Entre os títulos mais procurados estavam obras nacionais e internacionais. Pela Companhia das Letras, destacaram-se Uma família feliz e Jantar secreto, de Raphael Montes; Os sete maridos de Evelyn Hugo, de Taylor Jenkins Reid; Heartstopper vol.5, de Alice Oseman; e Pessoas normais, de Sally Rooney.
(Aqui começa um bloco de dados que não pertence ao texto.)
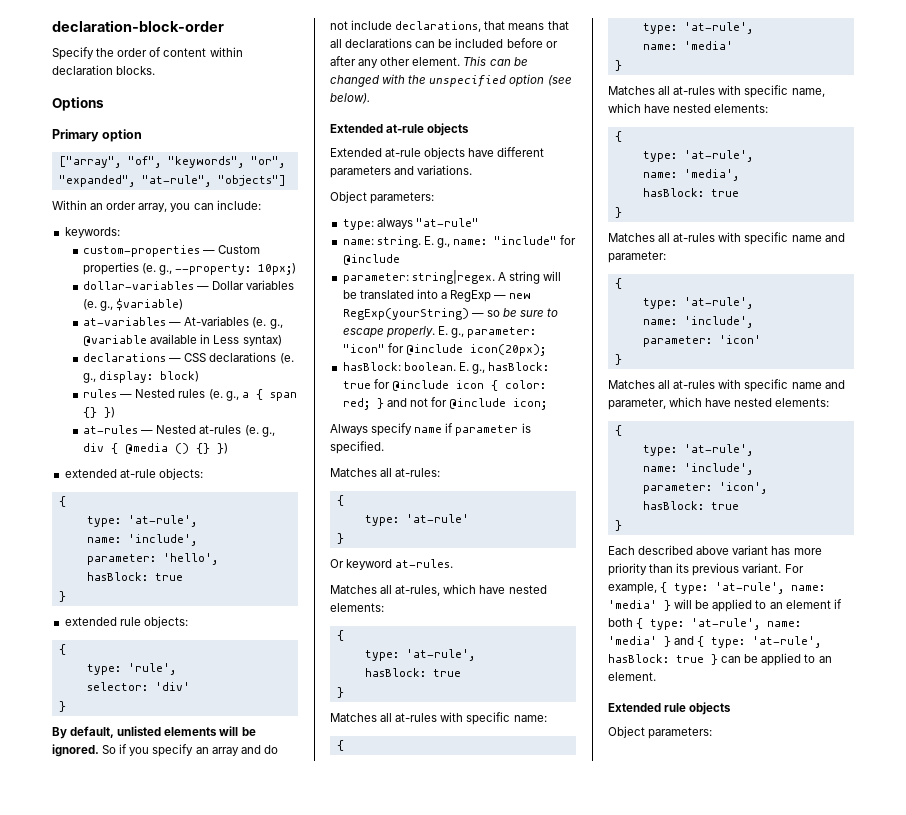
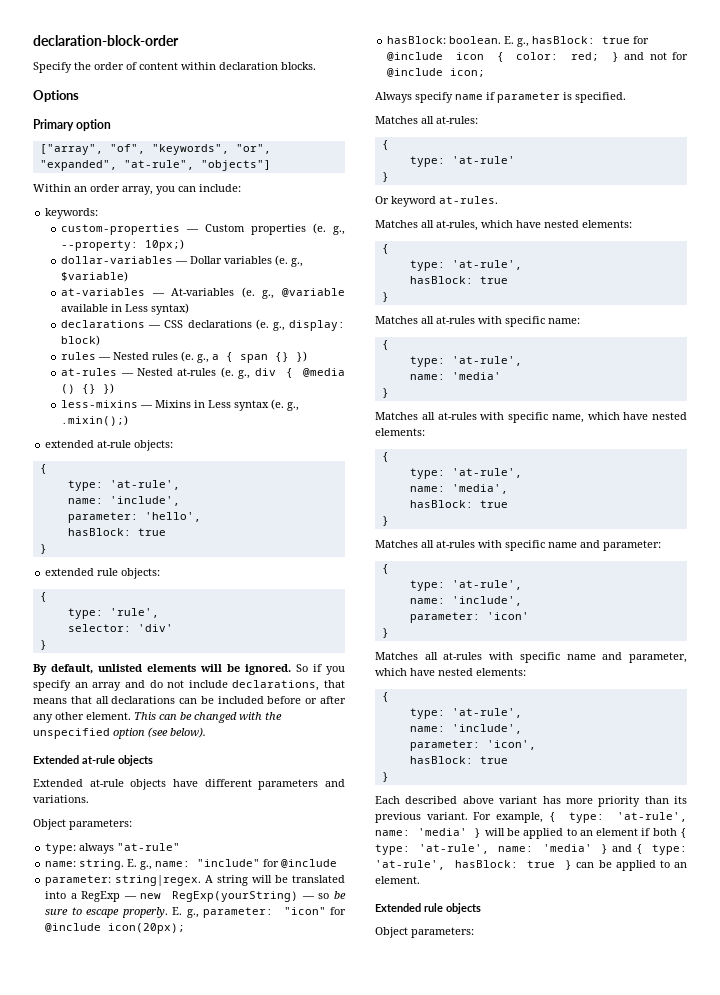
(229, 448) none -> [61,399,300,411] [61,415,129,426] // less-mixins — Mixins in Less syntax (e. g., .mixin();)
Na Record, os sucessos incluíram “Tudo é rio”, de Carla Madeira; “O amor não é óbvio”, de Elayne Baeta; e best-sellers de Colleen Hoover como “É assim que acaba” e “Verity”. A Rocco levou obras como “Powerless”, de Lauren Roberts, e “Mulheres que correm com os lobos”, de Clarissa Pinkola Estés. Na Intrínseca, venderam bem títulos como “Manual de assassinato para boas garotas”, de Holly Jackson, e “Mil vezes amor”, de Lynn Painter. A Globo Livros também teve destaque com “Este é um corpo que cai mas continua dançando”, de Igor Pires, e “A mecânica do amor”, de Alexene Follmuth.
Apesar do êxito do evento, o restante do mercado segue em declínio, pressionado por mudanças estruturais, competição digital e queda no poder de compra da população. O interesse por livros ainda existe, mas o setor enfrenta dificuldades crescentes para convertê-lo em um mercado sustentável.